Un jour, on discutait tous ensemble, et elle me snobait totalement. Alors, je l'ai « cassée », comme on dit. Je ne sais même plus quelle connerie j'ai bien pu lui dire. Elle s'est tue et m'a regardé franchement dans les yeux. Elle m'a souri avec un naturel étonnant. Déjà, je me suis senti décontenancé, ce n'était pas habituel. Et avec ce sourire aux lèvres, elle m'a dit simplement, sur un ton calme et serein :

« Va te faire foutre, Mathieu. »

Bam. C'était dit. Je venais de l'avoir, ma réaction.
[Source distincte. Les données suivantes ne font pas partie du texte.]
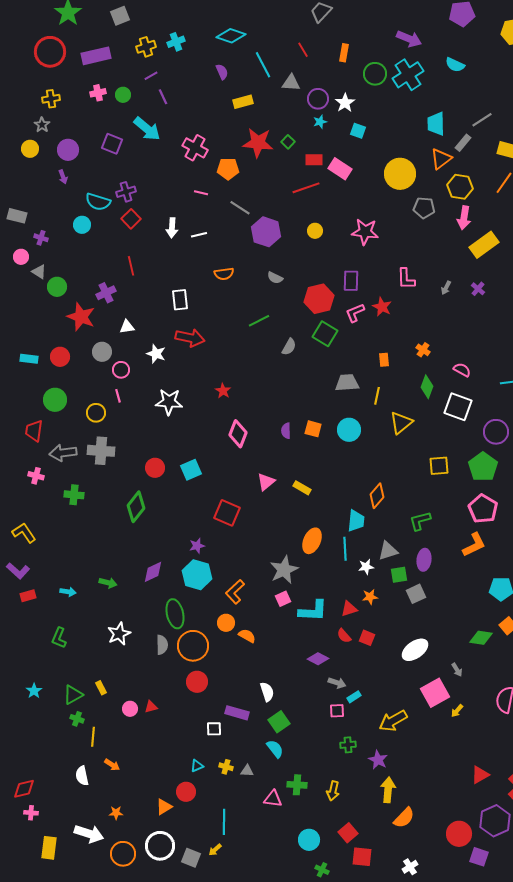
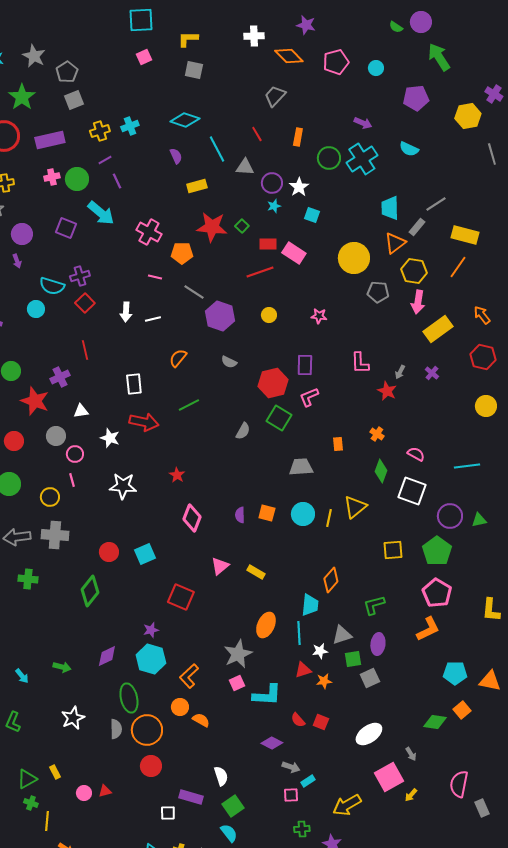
purple arrow: (409, 39) -> (363, 123), size x0.7
green circle: (123, 95) -> (77, 179), size x1.5
pink star: (365, 232) -> (319, 316), size x0.6
orange semicircle: (224, 274) -> (178, 358), turned 138
red star: (382, 307) -> (387, 391), moved
green line: (259, 321) -> (189, 405), moved
yellow line: (377, 396) -> (329, 518), moved
cyan arrow: (68, 592) -> (22, 676), turned 42
red triangle: (349, 609) -> (303, 670), moved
Et je n'ai pas su quoi lui répondre.

Le choc de la prise de conscience

Je me suis senti extrêmement mal, mais étrangement, ce qui me faisait le plus mal, c'est que je me rendais compte que je ne l'avais jamais vue aussi belle que durant cet instant. On aurait dit qu'elle se libérait de mon emprise d'un seul coup, et que cela lui rendait tout ce que je lui avais volé depuis tant de mois — c'est-à-dire son bonheur, sa joie de vivre, sa beauté, son bien-être. Le fait qu'elle soit si calme me donnait l'impression qu'elle se rendait elle-même compte que je n'avais plus aucun intérêt pour elle, que plus rien ne pourrait jamais la heurter venant de moi, que je lui étais totalement indifférent.
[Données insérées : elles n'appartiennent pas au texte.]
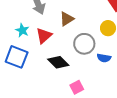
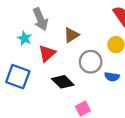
cyan star: (22, 30) -> (25, 38), moved

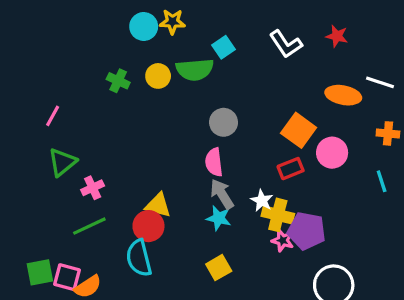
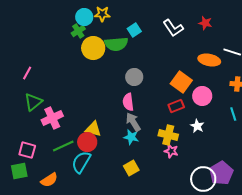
yellow circle: (158, 76) -> (93, 48), size x1.5
green cross: (118, 81) -> (78, 31), moved, turned 32
pink cross: (93, 188) -> (52, 118), size x1.5
white star: (262, 201) -> (197, 126), moved
green line: (89, 226) -> (63, 146), moved
purple pentagon: (307, 231) -> (221, 173), moved, turned 30
cyan semicircle: (139, 258) -> (81, 162), turned 45
pink square: (67, 277) -> (27, 150), moved

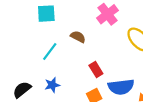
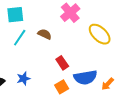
cyan line: (50, 52) -> (20, 38), moved

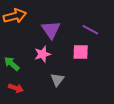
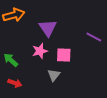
purple line: (90, 30) -> (94, 37), moved
pink square: (81, 52) -> (64, 55), moved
À partir de ce moment-là, j'ai commencé à la voir différemment. Elle ne voulait plus avoir affaire à moi. Elle avait fait passer le message par mes copains. Ils étaient d'accord avec elle, sans vraiment me le dire clairement, avec le fait que je m'étais comporté comme un vrai salop avec elle, et que je ne devais pas me plaindre qu'elle finisse par se lasser d'aimer un type aussi con et méchant que moi.

Pourtant, j'ai essayé d'avoir une conversation avec elle, de lui expliquer que j'avais compris, que je m'en voulais terriblement, que je voulais que tout redevienne comme avant. Je me suis rendu compte qu'elle était en réalité une amie formidable, que j'avais besoin d'elle. Mais rien n'y a fait. Elle s'est éloignée, je l'ai perdue.

Réaliser qu'on aime quand il est trop tard

C'est con à dire. Je ne pensais même pas le dire un jour. Mais c'est quand je l'ai perdue que je me suis rendu compte que je l'aimais.

Ok, je sais, si vraiment je l'aimais, durant tout ce temps, pourquoi je me suis comporté comme ça avec elle ? Ou bien, alors qu'elle m'aimait, pourquoi je n'ai pas décidé de franchir la barrière, de sortir avec elle alors qu'elle ne désirait que ça ? Tout simplement parce que je suis lent à la détente, et que je n'avais pas compris que tout ce jeu que je lui faisais subir n'était juste qu'une manière de rester proche d'elle d'une certaine façon, rester dans ses pensées, sans pour autant prendre le risque de réellement m'attacher à elle, sans prendre le risque d'aimer pour de vrai.

Mais j'ai été un vrai con, parce qu'au final, je l'aime, et je l'ai fait me haïr.

Ce que j'ai compris de son silence

Depuis, j'ai eu le temps de réfléchir sur son comportement à elle, vis-à-vis de moi, durant tout ce temps. Je crois avoir compris. Elle était amoureuse de moi, elle savait que je ne changerais pas d'avis sur nous deux, alors elle profitait des moments que je lui offrais. Normal.

Quand j'étais froid avec elle, elle devait souffrir intérieurement, mais elle ne voulait rien laisser paraître, parce qu'elle savait que je ne lui devais rien. Elle avait une carapace. En jouant avec elle, j'ai frappé sur la carapace, et elle a fini par se briser sans que je sois là. À ce moment-là, elle a dû décider de reconstruire sa carapace, sans me laisser le moyen de la briser à nouveau. C'est normal.

Je n'ai eu que ce que je méritais. Je l'ai fait souffrir durant trop longtemps, elle m'a éjecté de sa vie pour ne plus souffrir. Je sais qu'elle a eu raison. J'ai été con.